* Teks Sumber *
★ ★ ★ ★ ★ ★ ★
Rabu, 27 Juni 2012

Bung Karno: Pengadilan




BAB XI: Pengadilan
16 JUNI 1930, berita sura tkabar tentang pidato Gubernur Jendral pada pembukaan sidang Dewan Rakyat
memuat pengurnuman bahwa “Sukarno akan dihadapkan di muka pengadilan dengan segera.
“Tanggalnya sudah ditetapkan untuk pengadilan ini. Hanya tiga minggu sebelum aku bertemu dengan
pembela‐pembelaku yang kupilih sendiri: Suyudi S.H., ketua P.N.I. cabang Jawa Tengah, yaitu tuan rumah
dimana aku ditangkap; Sartono S.H., seorang rekan dari Algemeene Studieclub yang lama dan tinggal di
Jakarta dan menjadi Wakil Ketua yang mengurus soal keuangan partai; Sastromuljono S.H., seorang
kawan dan patriot yang tinggal di Bandung. Tidak dengan bayaran. Dan memang tidak ada uang untuk
membayar. Para pembelaku bahkan menanggung pengeluaran mereka masing‐masing.
★ ★ ★ ★ ★ ★ ★
* Cuplikan Data *
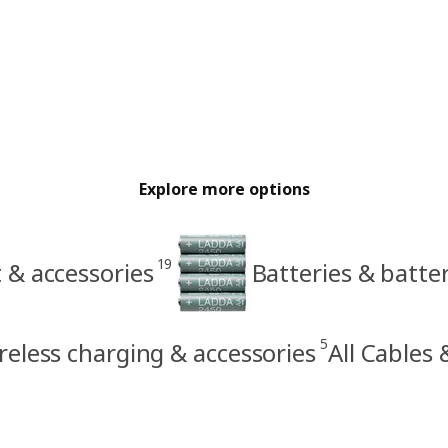
Explore more options
19
 & accessories
Batteries & batte
5
reless charging & accessories
All Cables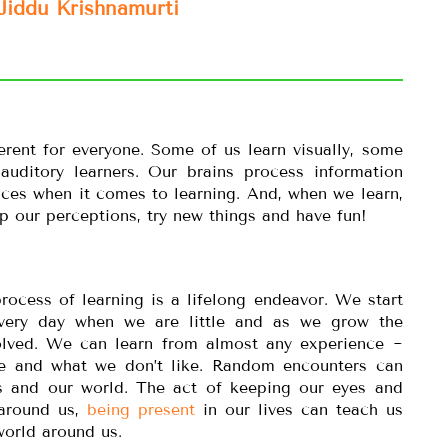
Jiddu Krishnamurti
erent for everyone. Some of us learn visually, some
 auditory learners. Our brains process information
ences when it comes to learning. And, when we learn,
 our perceptions, try new things and have fun!
rocess of learning is a lifelong endeavor. We start
very day when we are little and as we grow the
ved. We can learn from almost any experience ~
e and what we don’t like. Random encounters can
s and our world. The act of keeping our eyes and
 around us,
being present
in our lives can teach us
orld around us.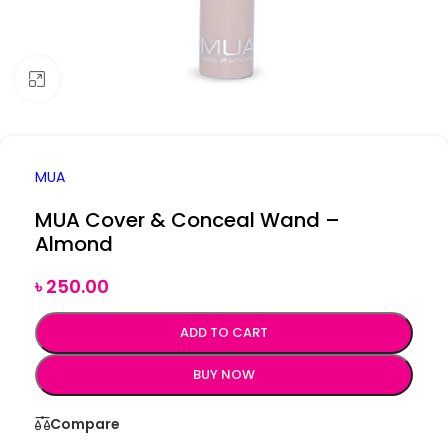
Click to enlarge
MUA
MUA Cover & Conceal Wand –
Almond
৳
250.00
ADD TO CART
BUY NOW
Compare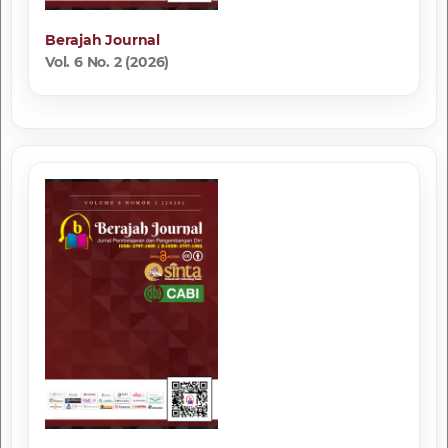
Berajah Journal
Vol. 6 No. 2 (2026)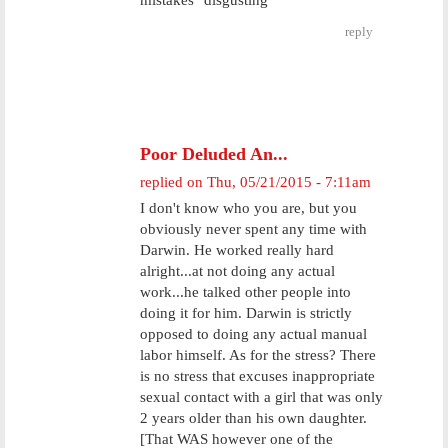
mistakes" disgusting
reply
Poor Deluded An...
replied on
Thu, 05/21/2015 - 7:11am
I don't know who you are, but you
obviously never spent any time with
Darwin. He worked really hard
alright...at not doing any actual
work...he talked other people into
doing it for him. Darwin is strictly
opposed to doing any actual manual
labor himself. As for the stress? There
is no stress that excuses inappropriate
sexual contact with a girl that was only
2 years older than his own daughter.
[That WAS however one of the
★ ★ ★ ★ ★ ★ ★
* Tugas *
Menurut teks tentang pengadilan Bung Karno, mengapa para pembela tidak dibayar?

* Jawaban *
Mereka tidak dibayar karena memang tidak ada uang untuk membayar mereka. Mereka bahkan menanggung sendiri pengeluaran masing-masing.